| Type: | Package |
| Title: | Resistant Clustering via Chopping Up Mutual Reachability Minimum Spanning Trees |
| Version: | 0.9.0 |
| Date: | 2026-03-09 |
| Description: | Implements a fast and resistant divisive clustering algorithm which identifies a specified number of clusters: 'lumbermark' iteratively chops off sizeable limbs that are joined by protruding segments of a dataset's mutual reachability minimum spanning tree; see Gagolewski (2026) https://lumbermark.gagolewski.com/. The use of a mutual reachability distance pulls peripheral points farther away from each other. When combined with the 'deadwood' package, it can act as an outlier detector. The 'Python' version of 'lumbermark' is available via 'PyPI'. |
| BugReports: | https://github.com/gagolews/lumbermark/issues |
| URL: | https://lumbermark.gagolewski.com/, https://clustering-benchmarks.gagolewski.com/, https://github.com/gagolews/lumbermark |
| License: | AGPL-3 |
| Imports: | Rcpp, deadwood |
| Suggests: | datasets, |
| LinkingTo: | Rcpp |
| Encoding: | UTF-8 |
| SystemRequirements: | OpenMP |
| RoxygenNote: | 7.3.3 |
| NeedsCompilation: | yes |
| Packaged: | 2026-03-10 09:48:46 UTC; gagolews |
| Author: | Marek Gagolewski |
| Maintainer: | Marek Gagolewski <marek@gagolewski.com> |
| Repository: | CRAN |
| Date/Publication: | 2026-03-16 19:10:02 UTC |
Lumbermark: Resistant Clustering via Splitting Mutual Reachability Minimum Spanning Trees
Description
See lumbermark() for more details.

Data listing

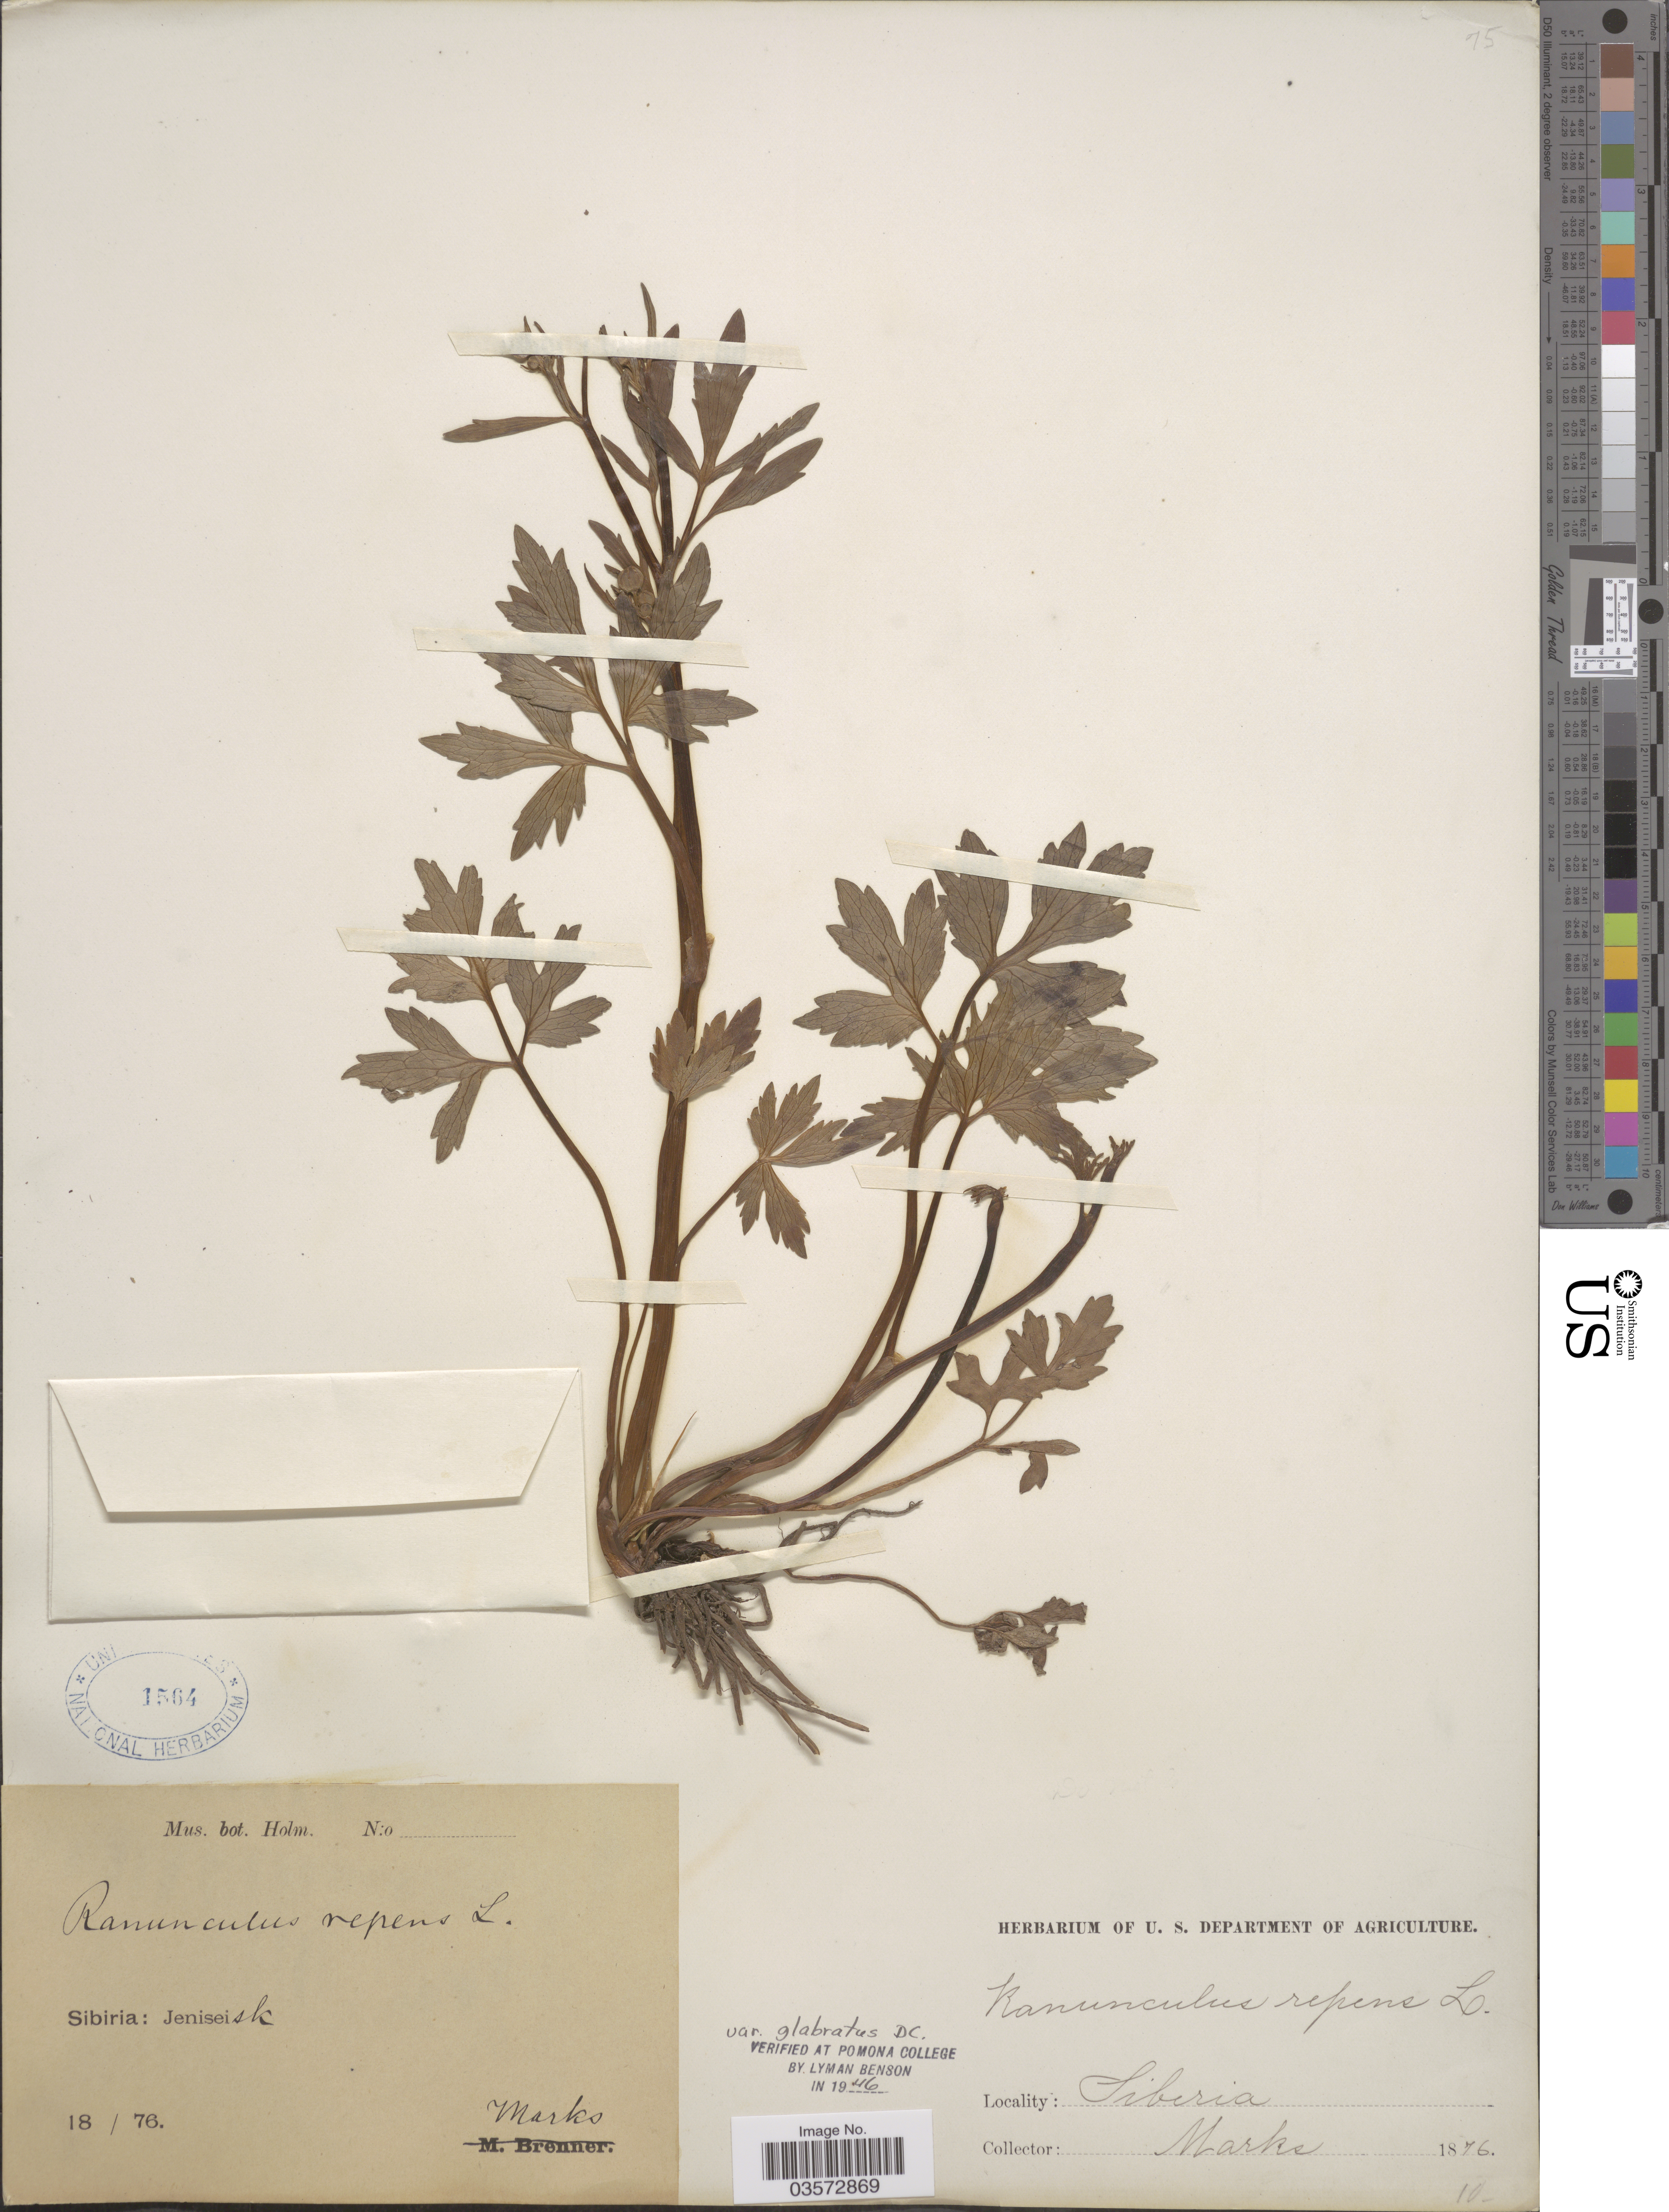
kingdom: Plantae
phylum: Tracheophyta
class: Magnoliopsida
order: Ranunculales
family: Ranunculaceae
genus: Ranunculus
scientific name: Ranunculus repens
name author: L.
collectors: Marks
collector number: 10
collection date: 1876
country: Russian Federation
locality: Sibiria: Jeniseisk.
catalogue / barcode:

Parts of the exercise
A – Under which license is the software in the lumbermark package description released?
B – Carry on the lumbermark package description, picking up after its final line.

The results
A – AGPL-3

B –
Author(s)
Maintainer: Marek Gagolewski marek@gagolewski.com (ORCID) [copyright holder]
See Also
The official online manual of lumbermark at https://lumbermark.gagolewski.com/
Useful links:
Report bugs at https://github.com/gagolews/lumbermark/issues
Lumbermark: Fast and Robust Clustering
Description
Lumbermark is a fast and robust divisive clustering algorithm which identifies a specified number of clusters.
It iteratively chops off sizeable limbs that are joined by protruding segments of a dataset's mutual reachability minimum spanning tree.
The use of a mutual reachability distance (M>1; Campello et al., 2013)
pulls peripheral points farther away from each other.
This way, Lumbermark gives an alternative to the HDBSCAN* algorithm
that is able to detect a predefined number of clusters and indicate
outliers (via deadwood; see Gagolewski, 2026).
Usage
lumbermark(d, ...)
## Default S3 method:
lumbermark(
d,
k,
min_cluster_size = 10,
min_cluster_factor = 0.25,
skip_leaves = (M > 0L),
M = 5L,
distance = c("euclidean", "l2", "manhattan", "cityblock", "l1", "cosine"),
verbose = FALSE,
...
)
## S3 method for class 'dist'
lumbermark(
d,
k,
min_cluster_size = 10,
min_cluster_factor = 0.25,
skip_leaves = (M > 0L),
M = 5L,
verbose = FALSE,
...
)
## S3 method for class 'mst'
lumbermark(
d,
k,
min_cluster_size = 10,
min_cluster_factor = 0.25,
skip_leaves = TRUE,
verbose = FALSE,
...
)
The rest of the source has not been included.